Importantly, despite the US Federal Drug Agency (FDA) warning against using concentrated sodium citrate catheter lock solutions in hemodialysis patients, we did not observe the classical side effects described with citrate injection, such as hydroelectrolyte disorders that may cause cardiac arrhythmias [31], or adverse events leading to curtailed citrate treatment as reported by Power et al. [32]. This suggests that the citrate lock is not followed by release of the solution into the systemic circulation or, if there is any release, then the only very small amounts that did not affect overall biological parameters.

Infections are also a frequent cause of catheter removal. We also investigated the capacity of citrate lock to prevent catheter infection, and observed that the incidence of infections was similar in both groups. However, the life span of the catheter before first occurrence of infection was longer in the citrate group. This could suggest a bacteriostatic role of citrate, as has been shown in previous studies [1113]. Given the higher rate of catheter malfunctions in the saline group, it is likely that the increased frequency of catheter manipulations in this group may have promoted infection and shorter catheter life span. Previous studies have suggested that filling catheters with antiseptic solution between two dialysis sessions can reduce the incidence of infectious complications [6, 33].

Finally, multivariate analysis confirmed that only age and the use of citrate lock significantly affected catheter complications. Older age was associated with a higher rate of complications, and this can probably be explained by the more frequent comorbidities in elderly patients, which may favor infection and thrombotic events.
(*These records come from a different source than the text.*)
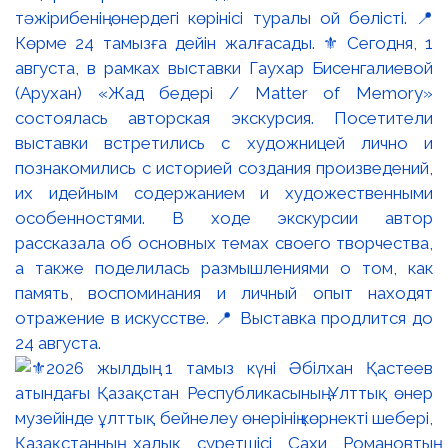
тәжірибенің өнердегі көрінісі туралы ой бөлісті. 📍
Көрме 24 тамызға дейін жалғасады. ⚜️ Сегодня, 1
августа, в рамках выставки Гаухар Бисенгалиевой
(Арухан) «Жад бедері / Matter of Memory»
состоялась авторская экскурсия. Посетители
выставки встретились с художницей лично и
познакомились с историей создания произведений,
их идейным содержанием и художественными
особенностями. В ходе экскурсии автор
рассказала об основных темах своего творчества,
а также поделилась размышлениями о том, как
память, воспоминания и личный опыт находят
отражение в искусстве. 📍 Выставка продлится до
24 августа.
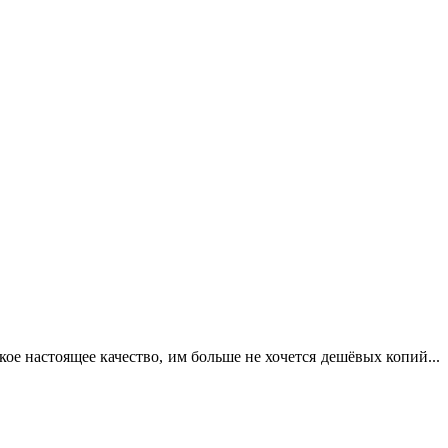
кое настоящее качество, им больше не хочется дешёвых копий...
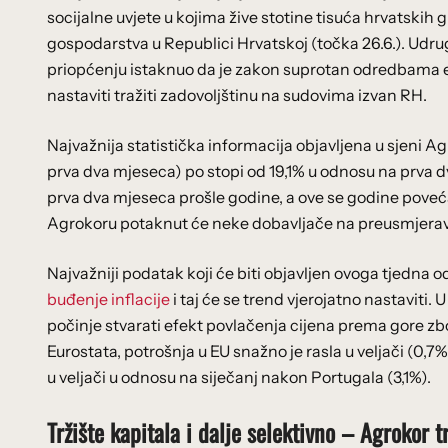
socijalne uvjete u kojima žive stotine tisuća hrvatskih
gospodarstva u Republici Hrvatskoj (točka 26.6.). Udrug
priopćenju istaknuo da je zakon suprotan odredbama e
nastaviti tražiti zadovoljštinu na sudovima izvan RH.
Najvažnija statistička informacija objavljena u sjeni 
prva dva mjeseca) po stopi od 19,1% u odnosu na prva 
prva dva mjeseca prošle godine, a ove se godine poveća
Agrokoru potaknut će neke dobavljače na preusmjerava
Najvažniji podatak koji će biti objavljen ovoga tjedna 
buđenje inflacije
i taj će se trend vjerojatno nastaviti.
počinje stvarati efekt povlačenja cijena prema gore zb
Eurostata, potrošnja u EU snažno je rasla u veljači (0,7
u veljači u odnosu na siječanj nakon Portugala (3,1%).
Tržište kapitala i dalje selektivno – Agrokor tr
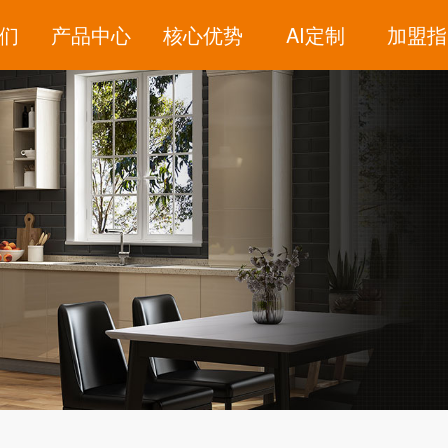
们
产品中心
核心优势
AI定制
加盟指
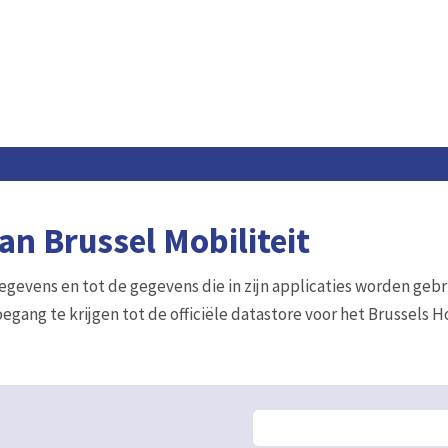
n Brussel Mobiliteit
gegevens en tot de gegevens die in zijn applicaties worden gebr
egang te krijgen tot de officiële datastore voor het Brussels 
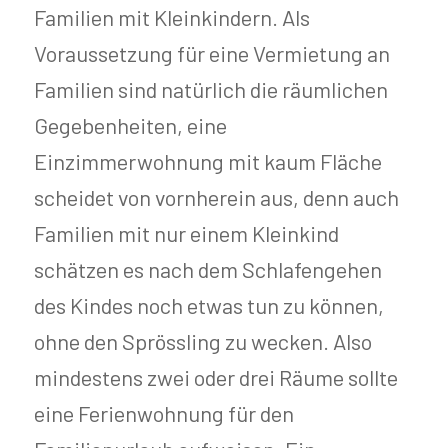
Familien mit Kleinkindern. Als
Voraussetzung für eine Vermietung an
Familien sind natürlich die räumlichen
Gegebenheiten, eine
Einzimmerwohnung mit kaum Fläche
scheidet von vornherein aus, denn auch
Familien mit nur einem Kleinkind
schätzen es nach dem Schlafengehen
des Kindes noch etwas tun zu können,
ohne den Sprössling zu wecken. Also
mindestens zwei oder drei Räume sollte
eine Ferienwohnung für den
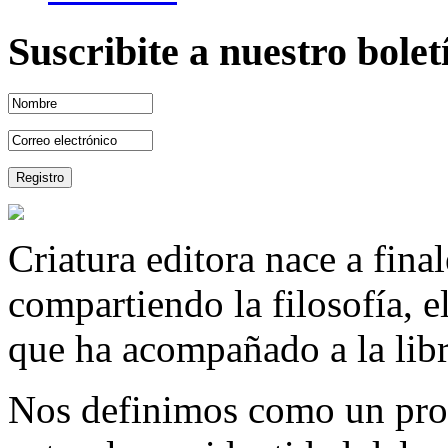
Suscribite a nuestro bole
Criatura editora nace a fina
compartiendo la filosofía, 
que ha acompañado a la libre
Nos definimos como un proy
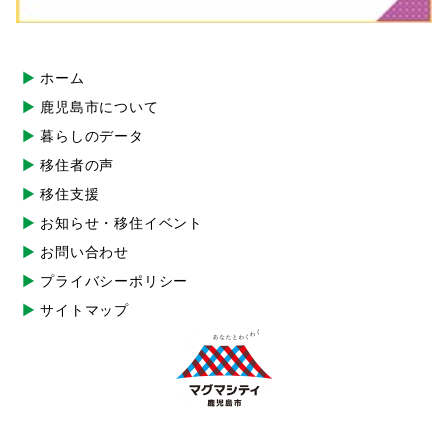
ホーム
鹿児島市について
暮らしのデータ
移住者の声
移住支援
お知らせ・移住イベント
お問い合わせ
プライバシーポリシー
サイトマップ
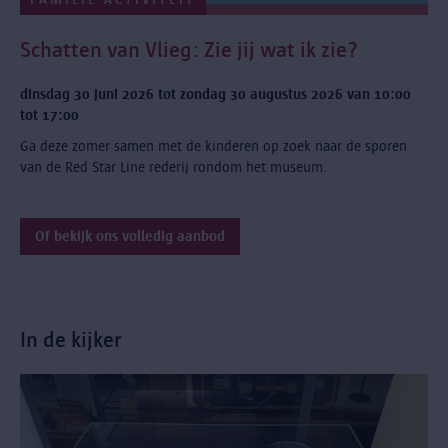
Schatten van Vlieg: Zie jij wat ik zie?
dinsdag 30 juni 2026 tot zondag 30 augustus 2026 van 10:00
tot 17:00
Ga deze zomer samen met de kinderen op zoek naar de sporen
van de Red Star Line rederij rondom het museum.
Of bekijk ons volledig aanbod
In de kijker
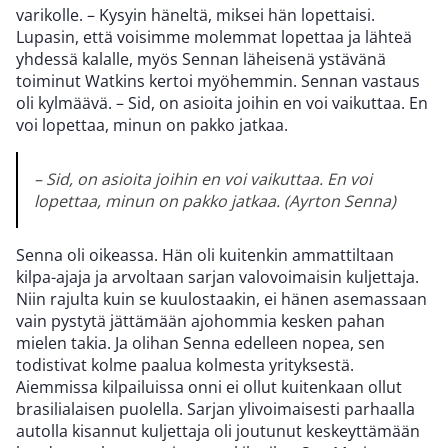
varikolle. – Kysyin häneltä, miksei hän lopettaisi.
Lupasin, että voisimme molemmat lopettaa ja lähteä
yhdessä kalalle, myös Sennan läheisenä ystävänä
toiminut Watkins kertoi myöhemmin. Sennan vastaus
oli kylmäävä. – Sid, on asioita joihin en voi vaikuttaa. En
voi lopettaa, minun on pakko jatkaa.
– Sid, on asioita joihin en voi vaikuttaa. En voi
lopettaa, minun on pakko jatkaa. (Ayrton Senna)
Senna oli oikeassa. Hän oli kuitenkin ammattiltaan
kilpa-ajaja ja arvoltaan sarjan valovoimaisin kuljettaja.
Niin rajulta kuin se kuulostaakin, ei hänen asemassaan
vain pystytä jättämään ajohommia kesken pahan
mielen takia. Ja olihan Senna edelleen nopea, sen
todistivat kolme paalua kolmesta yrityksestä.
Aiemmissa kilpailuissa onni ei ollut kuitenkaan ollut
brasilialaisen puolella. Sarjan ylivoimaisesti parhaalla
autolla kisannut kuljettaja oli joutunut keskeyttämään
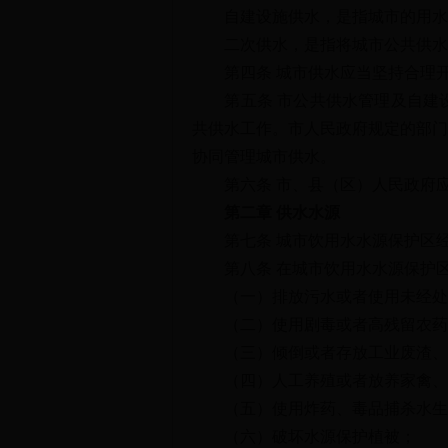
自建设施供水，是指城市的用水单
二次供水，是指将城市公共供水或
第四条 城市供水应当坚持合理开
第五条 市公共供水管理及自建设
共供水工作。市人民政府规定的部门
协同管理城市供水。
第六条 市、县（区）人民政府应
第二章 供水水源
第七条 城市饮用水水源保护区经
第八条 在城市饮用水水源保护区
（一）排放污水或者使用未经处
（二）使用剧毒或者高残留农药
（三）倾倒或者存放工业废渣、
（四）人工养殖或者放养家禽、
（五）使用炸药、毒品捕杀水生
（六）破坏水源保护植被；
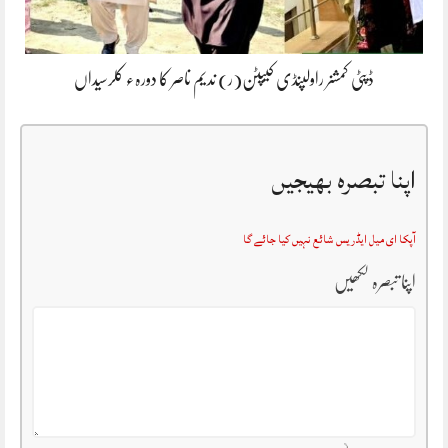
ڈپٹی کمشنر راولپنڈی کیپٹن(ر) ندیم ناصر کا دورہء کلرسیداں
اپنا تبصرہ بھیجیں
آپکا ای میل ایڈریس شائع نہیں کیا جائے گا
اپنا تبصرہ لکھیں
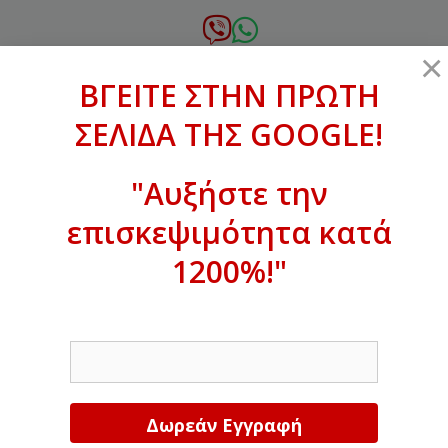
Μετάβαση
σε
6972.364.387
×
περιεχόμενο
ΒΓΕΙΤΕ ΣΤΗΝ ΠΡΩΤΗ
xanthogenous@gmail.com
ΣΕΛΙΔΑ ΤΗΣ GOOGLE!
MENU
"Αυξήστε την
επισκεψιμότητα κατά
ΒΓΕΙΤΕ ΣΤΗΝ ΠΡΩΤΗ ΣΕΛΙΔΑ ΤΗΣ
GOOGLE!
1200%!"
Αυξήστε την επισκεψιμότητα κατά
EMAIL
1200%!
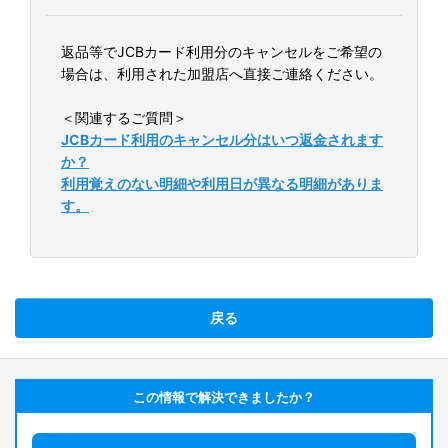
返品等でJCBカード利用分のキャンセルをご希望の
場合は、利用された加盟店へ直接ご連絡ください。
＜関連するご質問＞
JCBカード利用のキャンセル分はいつ返金されます
か？
利用覚えのない明細や利用日が異なる明細がありま
す。
戻る
この情報で解決できましたか？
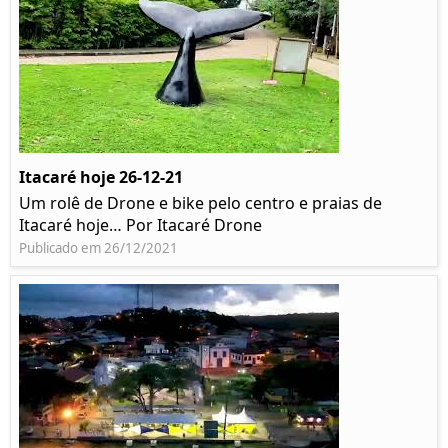
Itacaré hoje 26-12-21
Um rolê de Drone e bike pelo centro e praias de
Itacaré hoje… Por Itacaré Drone
Publicado em 26/12/2021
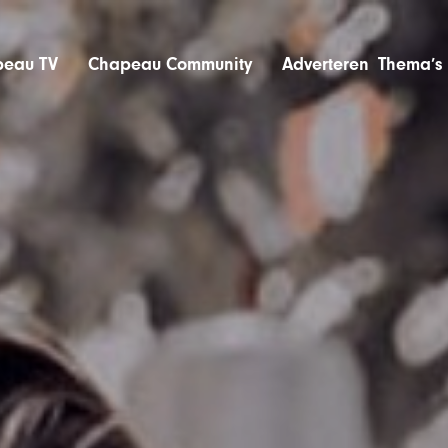
eau TV
Chapeau Community
Adverteren
Thema’s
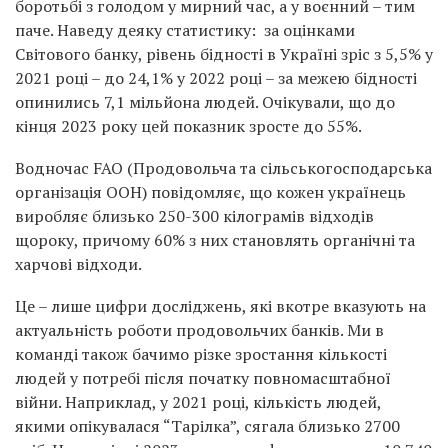
боротьбі з голодом у мирний час, а у воєнний – тим
паче. Наведу деяку статистику: за оцінками
Світового банку, рівень бідності в Україні зріс з 5,5% у
2021 році – до 24,1% у 2022 році – за межею бідності
опинились 7,1 мільйона людей. Очікували, що до
кінця 2023 року цей показник зросте до 55%.
Водночас FAO (Продовольча та сільськогосподарська
організація ООН) повідомляє, що кожен українець
виробляє близько 250-300 кілограмів відходів
щороку, причому 60% з них становлять органічні та
харчові відходи.
Це – лише цифри досліджень, які вкотре вказують на
актуальність роботи продовольчих банків. Ми в
команді також бачимо різке зростання кількості
людей у потребі після початку повномасштабної
війни. Наприклад, у 2021 році, кількість людей,
якими опікувалася “Тарілка”, сягала близько 2700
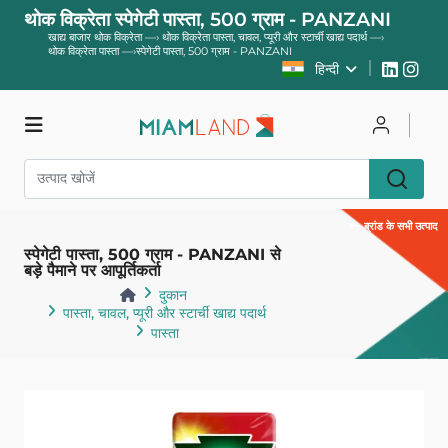
थोक विक्रेता स्पेगेटी पास्ता, 500 ग्राम - PANZANI
खाद्य बाजार थोक विक्रेता
—›
थोक विक्रेता पास्ता, चावल, प्यूरी और स्टार्ची खाद्य पदार्थ
—›
थोक विक्रेता पास्ता
—›
स्पेगेटी पास्ता, 500 ग्राम - PANZANI
हिन्दी
दुकान
साइन इन करें
ब्रांड के सभी उत्पाद
स्पेगेटी पास्ता, 500 ग्राम - PANZANI से
पंजीकरण करवाना
बड़े पैमाने पर आपूर्तिकर्ता
दुकान
पास्ता, चावल, प्यूरी और स्टार्ची खाद्य पदार्थ
पास्ता
वापस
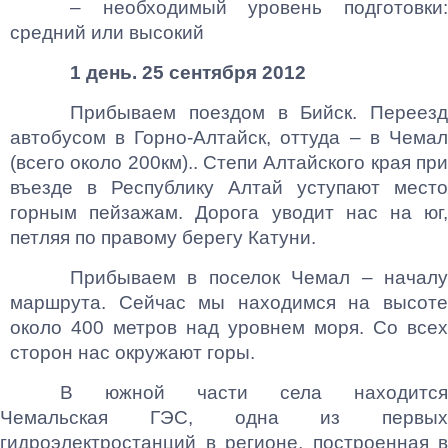
– необходимый уровень подготовки:
средний или высокий
1 день. 25 сентября 2012
Прибываем поездом в Бийск. Переезд
автобусом в Горно-Алтайск, оттуда – в Чемал
(всего около 200км).. Степи Алтайского края при
въезде в Республику Алтай уступают место
горным пейзажам. Дорога уводит нас на юг,
петляя по правому берегу Катуни.
Прибываем в поселок Чемал – началу
маршрута. Сейчас мы находимся на высоте
около 400 метров над уровнем моря. Со всех
сторон нас окружают горы.
В южной части села находится
Чемальская ГЭС, одна из первых
гидроэлектростанций в регионе, построенная в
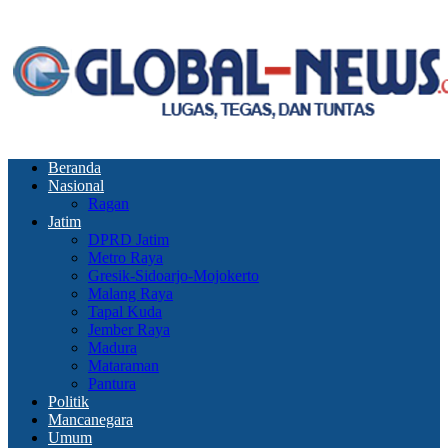
Beranda
Nasional
Ragan
Jatim
DPRD Jatim
Metro Raya
Gresik-Sidoarjo-Mojokerto
Malang Raya
Tapal Kuda
Jember Raya
Madura
Mataraman
Pantura
Politik
Mancanegara
Umum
Surprisingly, in this study, SAPS II and BMI were not associated with catheter complications. Indeed, the severity of disease at admission is often associated with thrombotic events, and catheter insertion is much more difficult in these patients, thus potentially favoring catheter events. The number of insertion sites is smaller, because femoral venous access may be impossible and jugular routes are already used for the central venous catheter (for therapies and parenteral nutrition). These difficulties result in increased punctures, which can favor sepsis events [3436].

Study limitations

This study suffers from several limitations that deserve to be underlined. The sample size of the study is relatively small. However, this sample size was calculated according to established statistical methods in order to ensure sufficient statistical power for the analysis of catheter life span. Secondly, the study population is heterogeneous, with the inclusion of both medical and surgical patients. Similarly, the study was conducted in two different ICUs (medical and surgical). Nonetheless, a standardized institutional protocol for catheter hygiene is in place and thus, in theory, practices are identical in both units. Thirdly, the study was performed according to an open-label design, such that both nurses and physicians handling the catheters knew the treatment allocation. However, the study procedures were performed by research nurses not involved in the routine care of the patient, and the analysis of the results was performed by an independent statistician, who was blinded to the treatment assignments of all patients. Lastly, the comparator used in the control group was saline serum, and not heparin. As stated previously, it is current practice in France to use saline locks rather than heparin as in previous reports [29]. The difference observed in our study might have been less pronounced if the control group comparator had been heparin, and we would undoubtedly have required a larger sample size in order to be able to detect such a difference with sufficient statistical power.

Conclusion

This study is the first prospective randomized study conducted in an ICU setting that compares the effectiveness of citrate locks versus saline locks to avoid catheter complications. We demonstrate the superiority of citrate locks in this context. Citrate locks increase the catheter life span and decrease the incidence of catheter malfunction. Given the longer time to occurrence of first infection observed with citrate catheter locks, the findings of this study strongly support the use of citrate locks in patients hospitalized in intensive care and undergoing hemodialysis.